Here is the science, for what it's worth. R-flurbiprofen (like other anti-inflammatory compounds) lowers toxic Aβ42 production by selectively modulating γ-secretase activity to shift cleavage of amyloid precursor protein [APP] away from Aβ42 production toward shorter, less toxic peptide fragments. This would inhibit the cascade of amyloid accumulation, plaque formation, and neurodegeneration that are the hallmarks of dementia.
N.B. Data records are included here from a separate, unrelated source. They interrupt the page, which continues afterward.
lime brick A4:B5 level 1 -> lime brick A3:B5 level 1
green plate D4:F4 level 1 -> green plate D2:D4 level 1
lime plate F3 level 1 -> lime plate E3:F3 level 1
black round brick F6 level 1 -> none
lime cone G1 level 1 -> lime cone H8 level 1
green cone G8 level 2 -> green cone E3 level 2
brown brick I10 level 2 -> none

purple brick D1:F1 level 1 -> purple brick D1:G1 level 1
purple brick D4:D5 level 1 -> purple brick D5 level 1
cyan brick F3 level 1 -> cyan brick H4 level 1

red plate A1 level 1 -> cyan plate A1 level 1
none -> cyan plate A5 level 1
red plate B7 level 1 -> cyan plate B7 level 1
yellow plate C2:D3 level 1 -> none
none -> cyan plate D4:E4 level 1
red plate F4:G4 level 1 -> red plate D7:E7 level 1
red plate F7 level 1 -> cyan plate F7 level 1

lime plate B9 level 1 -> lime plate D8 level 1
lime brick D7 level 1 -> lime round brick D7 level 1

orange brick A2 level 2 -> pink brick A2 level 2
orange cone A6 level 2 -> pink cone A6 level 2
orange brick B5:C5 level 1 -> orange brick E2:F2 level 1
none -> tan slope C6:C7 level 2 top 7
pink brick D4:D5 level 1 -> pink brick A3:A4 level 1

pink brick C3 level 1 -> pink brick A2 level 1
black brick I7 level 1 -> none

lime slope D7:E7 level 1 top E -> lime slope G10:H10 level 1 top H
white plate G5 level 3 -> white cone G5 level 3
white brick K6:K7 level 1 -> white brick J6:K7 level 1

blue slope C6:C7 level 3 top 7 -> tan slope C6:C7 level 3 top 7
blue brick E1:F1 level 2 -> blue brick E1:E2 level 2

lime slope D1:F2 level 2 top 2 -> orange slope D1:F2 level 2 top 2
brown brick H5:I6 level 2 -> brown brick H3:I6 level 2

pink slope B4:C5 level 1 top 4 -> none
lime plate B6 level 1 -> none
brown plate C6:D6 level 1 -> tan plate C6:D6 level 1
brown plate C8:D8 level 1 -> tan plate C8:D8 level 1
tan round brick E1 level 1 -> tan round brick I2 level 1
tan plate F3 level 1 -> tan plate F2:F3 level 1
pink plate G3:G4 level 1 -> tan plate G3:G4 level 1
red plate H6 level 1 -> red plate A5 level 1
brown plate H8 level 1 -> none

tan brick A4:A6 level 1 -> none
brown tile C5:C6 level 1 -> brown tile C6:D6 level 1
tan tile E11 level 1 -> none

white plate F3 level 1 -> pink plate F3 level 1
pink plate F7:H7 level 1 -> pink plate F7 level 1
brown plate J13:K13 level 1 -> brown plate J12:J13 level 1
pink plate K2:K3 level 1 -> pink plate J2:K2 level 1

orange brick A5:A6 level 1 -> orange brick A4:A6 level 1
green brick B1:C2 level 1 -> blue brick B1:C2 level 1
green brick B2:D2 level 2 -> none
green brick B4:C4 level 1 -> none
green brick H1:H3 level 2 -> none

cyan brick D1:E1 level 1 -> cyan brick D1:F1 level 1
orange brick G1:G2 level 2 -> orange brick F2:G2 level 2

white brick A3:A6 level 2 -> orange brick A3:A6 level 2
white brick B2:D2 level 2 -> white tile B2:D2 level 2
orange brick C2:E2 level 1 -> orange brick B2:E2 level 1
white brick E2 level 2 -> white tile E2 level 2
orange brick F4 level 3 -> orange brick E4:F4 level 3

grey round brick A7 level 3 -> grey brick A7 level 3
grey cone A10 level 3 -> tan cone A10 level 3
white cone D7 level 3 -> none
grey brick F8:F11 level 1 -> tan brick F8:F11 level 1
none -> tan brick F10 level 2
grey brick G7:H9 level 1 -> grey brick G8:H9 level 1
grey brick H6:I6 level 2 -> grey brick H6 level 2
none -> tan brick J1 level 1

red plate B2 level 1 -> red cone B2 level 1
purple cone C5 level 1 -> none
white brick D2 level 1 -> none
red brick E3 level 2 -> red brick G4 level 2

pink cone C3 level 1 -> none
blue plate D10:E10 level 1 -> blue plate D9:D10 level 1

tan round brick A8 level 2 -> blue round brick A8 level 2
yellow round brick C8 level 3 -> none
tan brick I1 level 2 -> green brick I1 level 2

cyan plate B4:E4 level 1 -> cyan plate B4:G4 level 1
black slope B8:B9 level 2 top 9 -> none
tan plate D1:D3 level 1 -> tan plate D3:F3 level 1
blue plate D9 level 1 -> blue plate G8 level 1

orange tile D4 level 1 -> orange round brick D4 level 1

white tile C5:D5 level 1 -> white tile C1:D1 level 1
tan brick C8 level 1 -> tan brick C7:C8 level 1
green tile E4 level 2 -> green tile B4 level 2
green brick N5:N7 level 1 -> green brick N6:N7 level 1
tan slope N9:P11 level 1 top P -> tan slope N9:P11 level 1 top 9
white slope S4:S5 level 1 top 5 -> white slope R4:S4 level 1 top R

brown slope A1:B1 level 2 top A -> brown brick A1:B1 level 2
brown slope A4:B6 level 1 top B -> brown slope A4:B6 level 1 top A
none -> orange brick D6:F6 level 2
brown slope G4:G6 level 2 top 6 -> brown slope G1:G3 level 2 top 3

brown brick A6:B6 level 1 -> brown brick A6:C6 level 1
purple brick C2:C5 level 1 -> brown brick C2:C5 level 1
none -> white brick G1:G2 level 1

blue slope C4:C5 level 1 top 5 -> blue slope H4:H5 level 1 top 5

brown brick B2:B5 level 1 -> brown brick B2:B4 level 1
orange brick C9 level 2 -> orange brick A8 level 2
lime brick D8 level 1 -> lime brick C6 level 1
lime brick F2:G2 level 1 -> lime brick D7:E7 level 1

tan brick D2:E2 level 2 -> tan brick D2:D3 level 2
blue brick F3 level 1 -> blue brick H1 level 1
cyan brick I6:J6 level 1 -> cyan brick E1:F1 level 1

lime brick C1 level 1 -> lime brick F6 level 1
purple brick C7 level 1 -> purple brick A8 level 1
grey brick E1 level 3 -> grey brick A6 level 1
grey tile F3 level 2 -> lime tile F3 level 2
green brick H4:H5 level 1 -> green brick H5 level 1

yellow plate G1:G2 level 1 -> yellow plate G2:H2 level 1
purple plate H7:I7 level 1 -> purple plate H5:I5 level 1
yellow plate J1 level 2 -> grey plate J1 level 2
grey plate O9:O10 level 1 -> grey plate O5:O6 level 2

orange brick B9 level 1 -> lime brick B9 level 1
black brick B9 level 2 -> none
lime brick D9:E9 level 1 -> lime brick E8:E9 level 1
Myriad's Phase II trials showed that treatment with R-flurbiprofen (Flurizan) did not help individuals with mild or moderate AD when results for all 207 participants were considered as a whole. However Myriad saw some encouraging signs when data for just the 128 participants with mild Alzheimer's were analyzed separately. Based on these preliminary results, Myriad conducted a Phase III trial on patients with mild AD, the results of which should be announced shortly.
But, some data released yesterday (May 12, 2008) with other drugs gives us a hint of what may lie ahead for Flurizan. In a nearly four-year study, published in the Archives of Neurology, with anti-inflammatory agents Aleve or Celebrex, it was found that the drugs did nothing to ward off the mental decline associated with the onset of AD. The study divided 2,117 people aged 70 or older with a family history of Alzheimer's into three groups. One group received naproxen twice daily in the form of Bayer's Aleve, another Pfizer Inc.'s (PFE) Celebrex, and a third group took a placebo. Not only did the results not show any benefit, but Aleve, known generically as naproxen, may have had a slightly negative impact. Patients who took two daily doses of Aleve scored slightly lower on tests of mental functioning compared to the groups taking a placebo or celecoxib.
While this study does not mirror the Myriad study, it still gives valuable hints on the possible outcome. There were some hopes that anti-inflammatory compounds may have a role to play on the treatment of AD. It seems that is premature.
Disclosure: I have been short MYGN since it was $55/share. I will go long when it hits $25 a share. It was $41.68/share at close of trading Monday.